Non è la prima volta, e neppure l’occasione più controversa, nella quale questo Nobel, assegnato da un circolo di giudici norvegesi diversi dall’Accademia svedese, che il riconoscimento per la pace viene conferito a lavori in corso o per successi discutibili. Quando lo vinse Lech Walesa, che ieri è stato ingenerosamente tra i critici di Obama, era l’anno 1983 e la battaglia di Solidarnosc contro il regime polacco era ancora molto lontana dal successo pacifico, mentre infuriavano le voci di un’invasione sovietica. E il primo presidente americano che lo ricevette, Theodore Roosevelt nel 1906, era reduce da una guerra coloniale per strappare Cuba alla Spagna, dove aveva condotto bande di volontari, cowboy e irregolari all’assalto delle colline nemiche.

La novità soprendente di questa edizione 2009 non è il suo essere controversa, perché da Arafat a Le Duc Tho, da Kissinger a Mohamed el Baradei, direttore dell’Agenzia atomica internazionale, molti insigniti hanno lasciato più dubbi che entusiasmi. È l’essere stata dedicata alle intenzioni, prima che alle azioni, e l’aver premiato per la prima volta un capo di Stato all’inizio della propria difficilissima avventura. Un azzardo, una puntata a partita appena iniziata.

Il merito di Barack Obama, quello che ha creato l’unanimità di giudizio fra i giudici, è stato di essersi visto ancora come il non-Bush, la non-Coca Cola, secondo lo slogan celebre di una bibita che voleva fare concorrenza alla marca più famosa; come colui che vede, e fa, la guerra come ultima possibilità e non come scelta ideologica a priori. Almeno agli occhi dell’Europa – un po’ meno dell’America, dove l’infatuazione elettorale, come sempre accade, si è inevitabilmente raffreddata – Obama incassa ancora i grassi dividendi (oggi divenuti il milione di euro del Nobel) della plebiscitaria impopolarità di Bush nel mondo.

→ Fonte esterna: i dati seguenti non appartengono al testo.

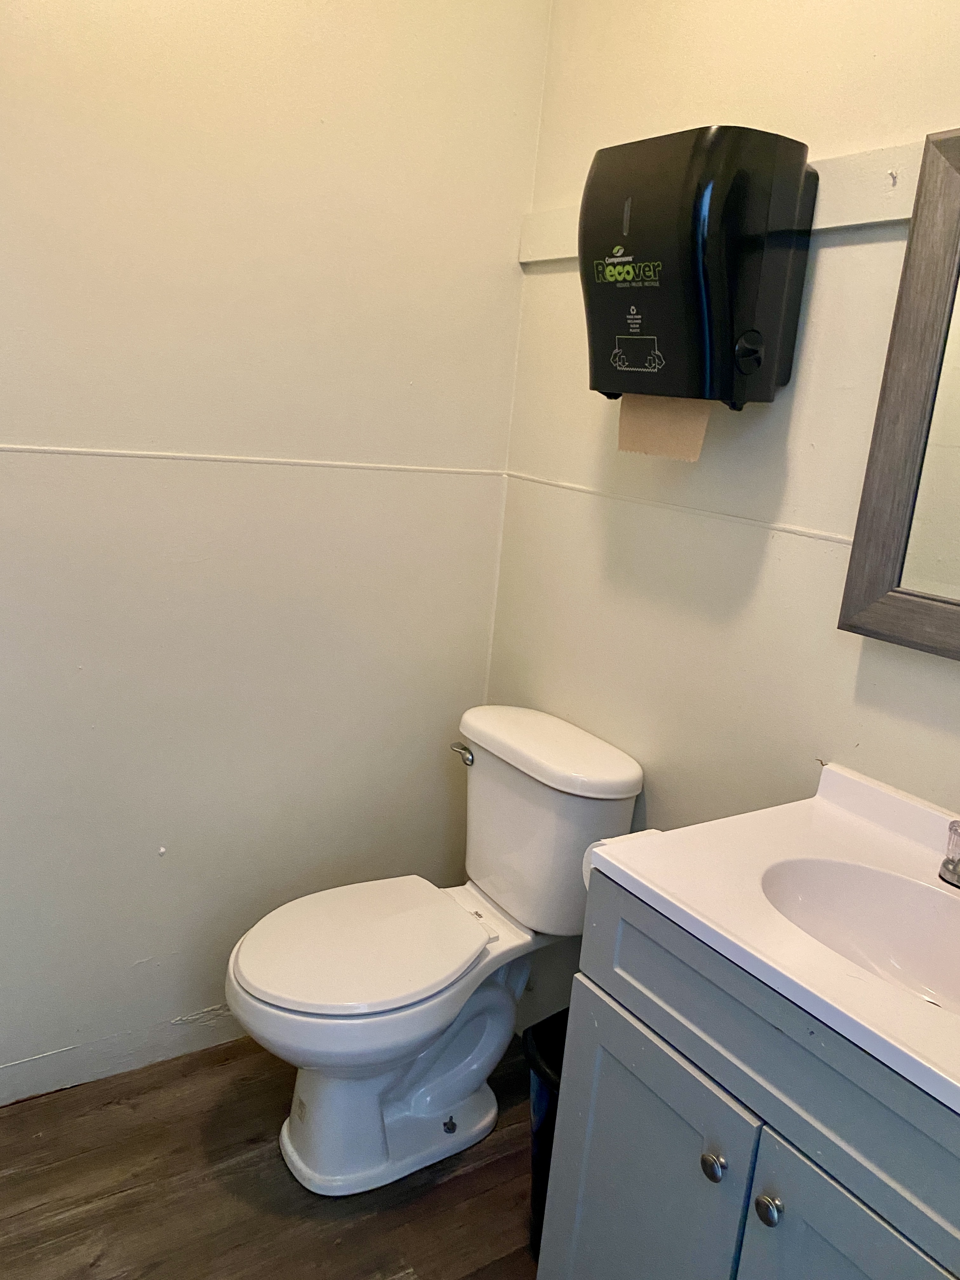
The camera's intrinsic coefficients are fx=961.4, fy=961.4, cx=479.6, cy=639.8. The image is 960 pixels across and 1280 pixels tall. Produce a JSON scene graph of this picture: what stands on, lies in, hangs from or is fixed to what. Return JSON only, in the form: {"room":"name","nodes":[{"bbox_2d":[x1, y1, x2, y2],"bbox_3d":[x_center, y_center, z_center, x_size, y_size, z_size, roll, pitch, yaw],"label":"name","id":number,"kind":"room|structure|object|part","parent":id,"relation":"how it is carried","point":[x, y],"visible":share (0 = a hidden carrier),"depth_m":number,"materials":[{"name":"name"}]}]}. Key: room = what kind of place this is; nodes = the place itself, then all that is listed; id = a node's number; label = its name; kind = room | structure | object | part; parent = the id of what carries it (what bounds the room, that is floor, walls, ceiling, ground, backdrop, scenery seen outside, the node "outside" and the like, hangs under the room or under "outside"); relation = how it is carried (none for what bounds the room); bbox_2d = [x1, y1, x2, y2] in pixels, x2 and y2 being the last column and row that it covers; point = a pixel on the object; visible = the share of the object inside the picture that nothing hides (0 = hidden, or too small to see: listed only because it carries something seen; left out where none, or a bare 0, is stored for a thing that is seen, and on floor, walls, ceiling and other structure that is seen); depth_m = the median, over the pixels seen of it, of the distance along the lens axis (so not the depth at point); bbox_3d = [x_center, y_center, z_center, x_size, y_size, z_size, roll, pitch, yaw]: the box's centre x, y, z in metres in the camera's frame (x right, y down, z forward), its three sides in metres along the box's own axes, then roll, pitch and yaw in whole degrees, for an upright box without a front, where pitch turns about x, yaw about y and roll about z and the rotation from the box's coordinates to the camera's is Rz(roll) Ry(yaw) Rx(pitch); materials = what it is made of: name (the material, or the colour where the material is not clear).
{"room":"bathroom","nodes":[
{"label":"bathroom","id":0,"kind":"room"},
{"bbox_2d":[0,1031,542,1279],"bbox_3d":[-0.124,1.282,1.012,2.183,0.090,2.695,-4,16,-34],"label":"floor","id":1,"kind":"structure","parent":0,"point":[109,1251],"depth_m":1.78,"materials":[{"name":"brown wood"}]},
{"bbox_2d":[226,704,645,1198],"bbox_3d":[-0.119,0.611,1.908,0.774,0.810,0.489,-4,16,-34],"label":"toilet","id":2,"kind":"object","parent":1,"relation":"on","point":[254,993],"visible":0.98,"depth_m":1.84,"materials":[{"name":"white ceramic"}]},
{"bbox_3d":[-0.233,0.566,1.908,0.471,0.038,0.386,-4,16,-34],"label":"toilet seat","id":3,"kind":"part","parent":2,"relation":"part of","materials":[{"name":"white plastic"}]},
{"bbox_3d":[-0.160,0.841,2.013,0.516,0.397,0.419,-4,16,-34],"label":"pedestal base","id":4,"kind":"part","parent":2,"relation":"part of","materials":[{"name":"white ceramic"}]},
{"bbox_3d":[-0.037,0.240,2.058,0.033,0.030,0.067,-4,16,-34],"label":"flush lever","id":5,"kind":"part","parent":2,"relation":"part of","materials":[{"name":"silver metal"}]},
{"bbox_3d":[0.141,0.209,2.029,0.280,0.054,0.511,-4,16,-34],"label":"tank lid","id":6,"kind":"part","parent":2,"relation":"part of","materials":[{"name":"white ceramic"}]},
{"bbox_2d":[522,1009,569,1254],"bbox_3d":[0.209,0.899,1.712,0.263,0.387,0.259,-4,16,-34],"label":"trash can","id":7,"kind":"object","parent":1,"relation":"on","point":[542,1076],"visible":0.21,"depth_m":1.67,"materials":[{"name":"black plastic"}]},
{"bbox_2d":[540,874,959,1279],"bbox_3d":[0.494,0.812,1.236,0.533,0.861,0.735,-4,16,-34],"label":"vanity cabinet","id":8,"kind":"object","parent":1,"relation":"on","point":[760,1219],"visible":0.76,"depth_m":1.14,"materials":[{"name":"paint"}]},
{"bbox_2d":[581,827,664,891],"bbox_3d":[0.236,0.339,1.425,0.144,0.097,0.110,-4,16,-34],"label":"toilet paper roll","id":9,"kind":"object","parent":8,"relation":"attached to","point":[586,870],"visible":0.1,"depth_m":1.42,"materials":[{"name":"white paper"}]},
{"bbox_3d":[0.204,0.869,1.384,0.035,0.582,0.346,-4,16,-34],"label":"cabinet door","id":10,"kind":"part","parent":8,"relation":"part of","materials":[{"name":"paint"}]},
{"bbox_3d":[0.292,0.649,1.202,0.027,0.031,0.029,-4,16,-34],"label":"knob","id":11,"kind":"part","parent":8,"relation":"part of","materials":[{"name":"silver metal"}]},
{"bbox_3d":[0.342,0.667,1.142,0.028,0.031,0.029,-4,16,-34],"label":"knob","id":12,"kind":"part","parent":8,"relation":"part of","materials":[{"name":"silver metal"}]},
{"bbox_2d":[586,755,959,1115],"bbox_3d":[0.579,0.338,1.168,0.546,0.099,0.748,-4,16,-34],"label":"vanity countertop","id":13,"kind":"structure","parent":8,"relation":"on","point":[655,888],"depth_m":1.22,"materials":[{"name":"white"}]},
{"bbox_2d":[758,855,959,1016],"bbox_3d":[0.529,0.419,1.153,0.308,0.128,0.430,-4,16,-34],"label":"sink","id":14,"kind":"object","parent":13,"relation":"in","point":[908,907],"visible":0.65,"depth_m":1.29,"materials":[{"name":"white ceramic"}]},
{"bbox_2d":[938,819,959,887],"bbox_3d":[0.660,0.268,1.236,0.127,0.130,0.137,-4,16,-34],"label":"faucet","id":15,"kind":"object","parent":13,"relation":"on","point":[956,864],"visible":1,"depth_m":1.28,"materials":[{"name":"silver metal"}]},
{"bbox_3d":[0.412,0.919,1.084,0.036,0.589,0.327,-4,16,-34],"label":"cabinet door","id":16,"kind":"part","parent":8,"relation":"part of","materials":[{"name":"paint"}]},
{"bbox_2d":[0,0,548,1101],"bbox_3d":[-0.800,-0.372,1.745,2.089,2.660,0.123,-4,16,-34],"label":"left wall","id":17,"kind":"structure","parent":0,"point":[177,442],"depth_m":1.92,"materials":[{"name":"paint"}]},
{"bbox_2d":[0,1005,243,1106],"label":"baseboard","id":18,"kind":"structure","parent":17,"relation":"attached to","point":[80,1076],"depth_m":2.05,"materials":[{"name":"white paint"}]},
{"bbox_2d":[0,444,507,475],"bbox_3d":[-0.764,-0.338,1.728,1.855,0.017,0.018,-4,16,-34],"label":"wall trim","id":19,"kind":"object","parent":17,"relation":"attached to","point":[96,450],"visible":0.93,"depth_m":1.90,"materials":[{"name":"white paint"}]},
{"bbox_2d":[486,0,959,1040],"bbox_3d":[0.726,-0.145,1.377,0.113,2.668,2.294,-4,16,-34],"label":"right wall","id":20,"kind":"structure","parent":0,"point":[842,248],"depth_m":1.71,"materials":[{"name":"beige paint"}]},
{"bbox_2d":[503,470,855,548],"bbox_3d":[0.602,-0.146,1.476,0.017,0.016,1.969,-4,16,-34],"label":"wall trim","id":21,"kind":"object","parent":20,"relation":"attached to","point":[787,528],"visible":0.74,"depth_m":1.76,"materials":[{"name":"white paint"}]},
{"bbox_2d":[576,125,816,412],"bbox_3d":[0.333,-0.586,1.587,0.253,0.415,0.335,-4,16,-34],"label":"paper towel dispenser","id":22,"kind":"object","parent":20,"relation":"attached to","point":[758,358],"visible":0.98,"depth_m":1.48,"materials":[{"name":"black plastic"}]},
{"bbox_2d":[617,394,712,461],"bbox_3d":[0.312,-0.392,1.642,0.018,0.150,0.190,-4,16,-34],"label":"paper towel","id":23,"kind":"object","parent":22,"relation":"hanging from","point":[695,439],"visible":0.41,"depth_m":1.64,"materials":[{"name":"beige paper"}]},
{"bbox_2d":[517,140,927,264],"bbox_3d":[0.571,-0.654,1.359,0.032,0.110,1.757,-4,16,-34],"label":"wall board","id":24,"kind":"object","parent":20,"relation":"attached to","point":[818,227],"visible":0.36,"depth_m":1.44,"materials":[{"name":"white"}]},
{"bbox_2d":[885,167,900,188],"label":"nail","id":25,"kind":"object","parent":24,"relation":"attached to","point":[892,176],"visible":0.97,"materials":[{"name":"metal"}]},
{"bbox_2d":[839,126,959,661],"bbox_3d":[0.828,-0.263,1.085,0.039,0.719,0.818,-4,16,-34],"label":"mirror","id":26,"kind":"object","parent":20,"relation":"attached to","point":[871,598],"visible":1,"depth_m":1.37,"materials":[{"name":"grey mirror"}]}
]}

È sembrato un paradosso anche il fatto che sia stato scelto come simbolo di pace proprio nei giorni in cui potrebbe decidere, con molta riluttanza, di inviare altri 40mila soldati in Afghanistan in missione di guerra come gli domandano i generali. Ma il Nobel non ha mai premiato i pacifisti, come a volte si equivoca, piuttosto coloro che alla pace arrivano anche preparando la guerra, secondo il motto latino, o vincendola. Cordell Hull, il segretario di Stato americano insignito nel 1945, era l’autorevole rappresentante di una nazione che aveva appena sganciato due bombe atomiche sul Giappone e condotto una guerra senza quartiere. Ma aveva aiutato a combattere e a vincere un conflitto che appariva indubitabilmente giusto.

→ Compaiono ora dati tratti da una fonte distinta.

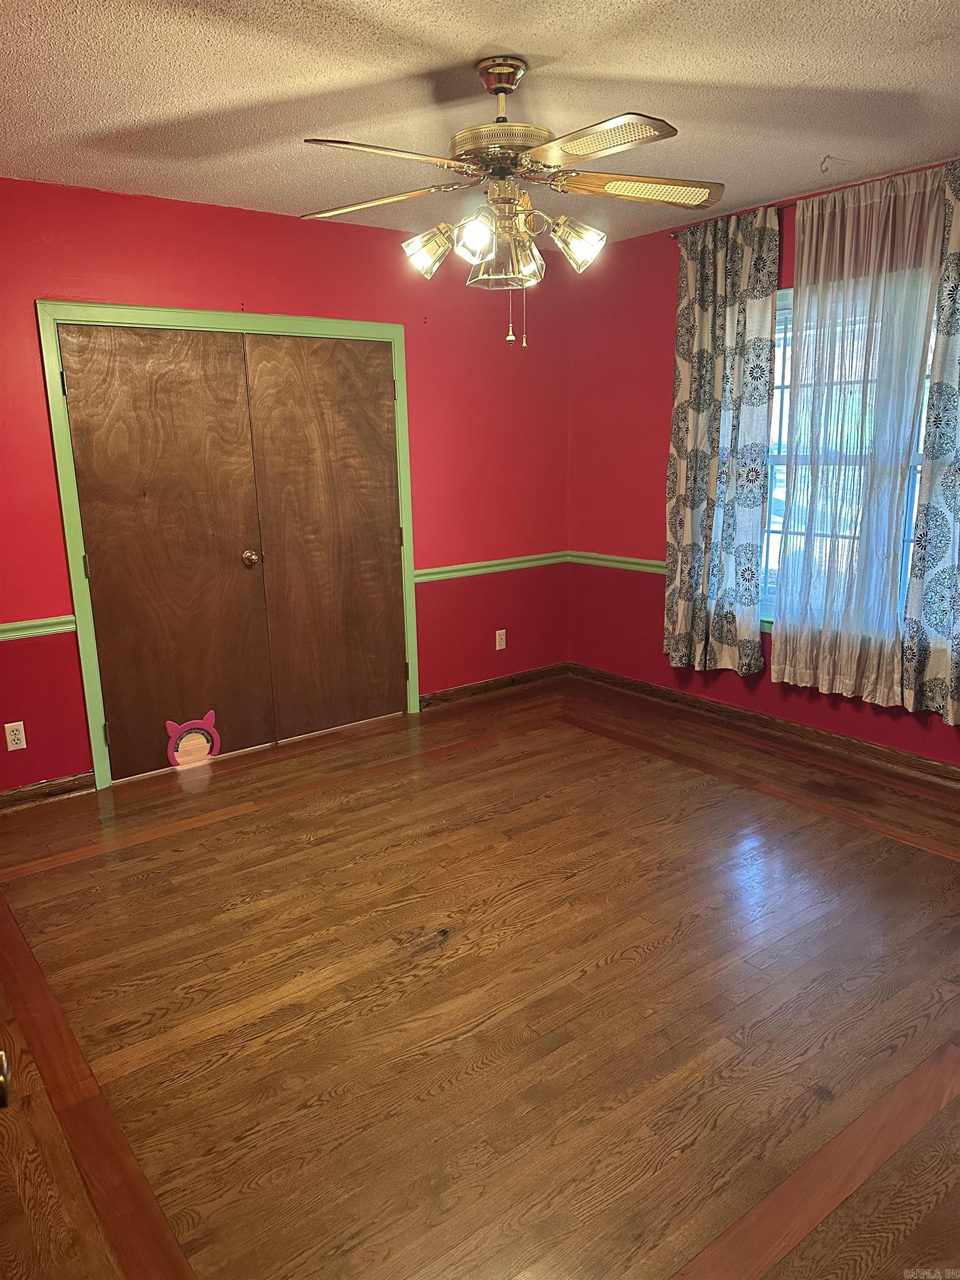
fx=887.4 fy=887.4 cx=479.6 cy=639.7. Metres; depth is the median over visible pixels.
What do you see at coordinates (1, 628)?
chair rail
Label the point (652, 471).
right wall
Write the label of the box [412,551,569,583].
chair rail
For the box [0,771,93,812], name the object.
baseboard
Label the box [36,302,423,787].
door frame
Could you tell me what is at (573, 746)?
floor
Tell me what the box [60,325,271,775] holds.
closet door
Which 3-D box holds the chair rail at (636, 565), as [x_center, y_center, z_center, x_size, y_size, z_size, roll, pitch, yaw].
[1.182,-0.344,4.567,0.038,0.067,2.181,-11,16,-36]
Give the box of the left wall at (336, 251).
[0,175,571,793]
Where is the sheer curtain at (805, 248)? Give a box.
[770,164,949,710]
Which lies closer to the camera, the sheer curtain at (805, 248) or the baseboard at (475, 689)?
the sheer curtain at (805, 248)
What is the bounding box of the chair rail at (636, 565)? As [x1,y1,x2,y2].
[568,550,664,573]
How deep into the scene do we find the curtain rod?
3.76 m
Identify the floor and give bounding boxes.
[0,671,959,1279]
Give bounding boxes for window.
[761,273,943,634]
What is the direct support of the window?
in the right wall at (652, 471)
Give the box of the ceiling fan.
[296,52,720,353]
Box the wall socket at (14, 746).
[3,720,27,750]
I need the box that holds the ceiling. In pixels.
[0,0,959,248]
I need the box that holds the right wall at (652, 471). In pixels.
[567,167,959,768]
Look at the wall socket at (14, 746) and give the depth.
3.65 m
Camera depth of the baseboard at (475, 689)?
5.16 m
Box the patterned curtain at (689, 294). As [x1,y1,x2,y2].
[663,202,780,678]
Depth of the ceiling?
2.62 m
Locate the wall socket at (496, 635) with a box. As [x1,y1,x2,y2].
[494,628,506,649]
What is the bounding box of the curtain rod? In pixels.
[666,159,959,239]
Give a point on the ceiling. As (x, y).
(431, 63)
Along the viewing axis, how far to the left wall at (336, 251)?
4.26 m
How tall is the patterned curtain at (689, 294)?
2.138 m
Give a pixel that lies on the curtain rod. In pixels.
(903, 173)
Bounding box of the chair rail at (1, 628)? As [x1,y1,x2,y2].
[0,615,75,640]
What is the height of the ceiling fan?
0.774 m
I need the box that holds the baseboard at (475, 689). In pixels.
[420,661,569,708]
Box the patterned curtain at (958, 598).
[898,159,959,728]
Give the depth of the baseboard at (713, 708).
4.32 m
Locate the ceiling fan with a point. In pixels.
(475, 151)
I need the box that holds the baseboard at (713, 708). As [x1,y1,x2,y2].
[566,663,959,788]
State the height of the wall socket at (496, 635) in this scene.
0.115 m
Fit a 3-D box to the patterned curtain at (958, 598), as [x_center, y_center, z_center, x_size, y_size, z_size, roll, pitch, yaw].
[1.953,-0.697,3.230,0.106,2.173,0.752,-11,16,-36]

Non tutti, vuole dire questo Nobel ancora più controverso, soggettivo e addirittura screditato – per chi non ne condivide le scelte – di quello per la Letteratura, possono essere apostoli e martiri della non violenza come Martin Luther King, madre Teresa di Calcutta, Albert Schweitzer e Aung Sang Suu Ky. In Obama si è voluta riconoscere la volontà di ammettere, politicamente, gli errori ideologici dei predecessori infilati nel vicolo cieco dei cambi di regime a piacere, anche se l’eredità di quegli errori continua a trascinare il nuovo presidente nel pantano dove si è trovato al suo insediamento.

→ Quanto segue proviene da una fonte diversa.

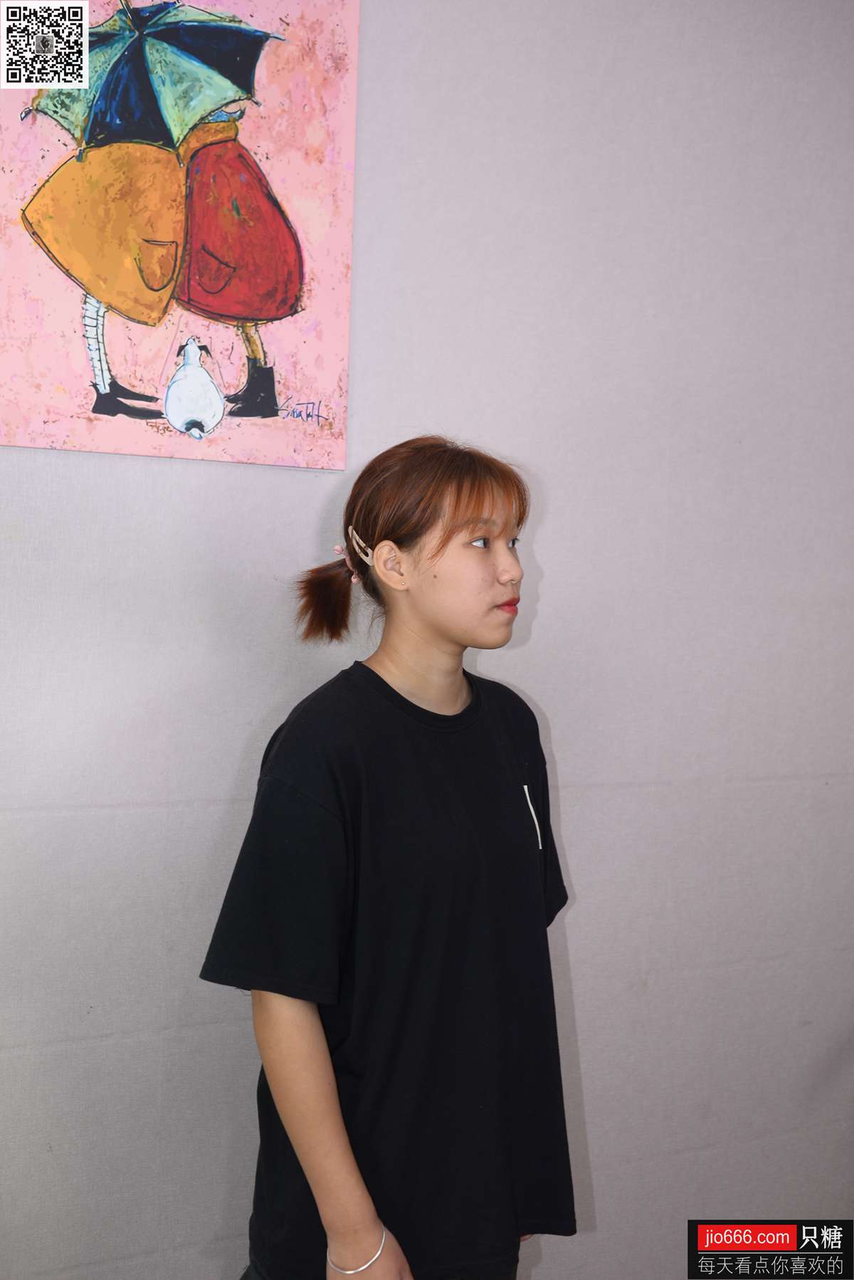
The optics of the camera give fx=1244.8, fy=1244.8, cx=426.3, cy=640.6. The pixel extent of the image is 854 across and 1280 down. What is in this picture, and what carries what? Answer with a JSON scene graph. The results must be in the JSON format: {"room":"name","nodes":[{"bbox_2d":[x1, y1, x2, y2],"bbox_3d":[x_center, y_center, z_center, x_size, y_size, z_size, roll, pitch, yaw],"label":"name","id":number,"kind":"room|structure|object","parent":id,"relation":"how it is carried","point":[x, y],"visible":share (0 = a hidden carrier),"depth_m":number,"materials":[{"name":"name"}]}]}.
{"room":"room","nodes":[
{"label":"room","id":0,"kind":"room"},
{"bbox_2d":[0,0,853,1279],"bbox_3d":[-0.098,-0.138,2.033,4.792,2.850,0.166,0,4,-21],"label":"wall","id":1,"kind":"structure","parent":0,"point":[554,564],"depth_m":2.04,"materials":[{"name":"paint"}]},
{"bbox_2d":[0,0,360,470],"bbox_3d":[-0.388,-0.646,1.802,0.569,0.781,0.031,0,4,-21],"label":"painting","id":2,"kind":"object","parent":1,"relation":"attached to","point":[258,312],"visible":0.99,"depth_m":1.81},
{"label":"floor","id":3,"kind":"structure","parent":0,"visible":0},
{"bbox_2d":[197,428,575,1279],"bbox_3d":[-0.030,0.509,1.605,0.477,1.416,0.463,0,4,-21],"label":"woman","id":4,"kind":"object","parent":3,"relation":"on","point":[431,557],"visible":0.98,"depth_m":1.47}
]}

Anche la reazione della Casa Bianca alla notizia, che Obama ha raccontato di avere saputo dalla figlia che lo ha svegliato annunciandogli di essere stato premiato (graziosa bugia per il pubblico, perché era già stato preavvertito dall’addetto stampa Gibbs alle 6 del mattino) porta quel segno di novità, di aria fresca nel palazzo del massimo potere, che il cupo regno di Bush e del suoi ringhioso vice Cheney avevano reso soffocante. “Wow!” è stata la prima esclamazione, da teenager sopreso da un grosso regalo inatteso. E poi barbecue serale, con bistecche e salsicce e hamburger, come un picnic in famiglia con amici.

Un’assenza di retorica, di vanagloria, di rivincita contro il branco di chi abbaia contro di lui, che conforta ancora più delle sue parole di risposta ufficiali, dove ha ammesso che non sono stati i suoi “accomplishment”, i risultati, a meritargli il premio, ma “il riconoscimento del ruolo di leadership dell’America”. Possibilmente un’America che somigli più al discorso del Cairo pronunciato da Obama che ai proclami deliranti di “nuovi secoli americani” scritti dai neotrotskisti – poi detti neocon – convertiti alla crociata permanente. Questo premio è semplicemente una “chiamata ad agire”. Nel gergo sportivo, Obama ha fatto il gol e ora deve meritarselo.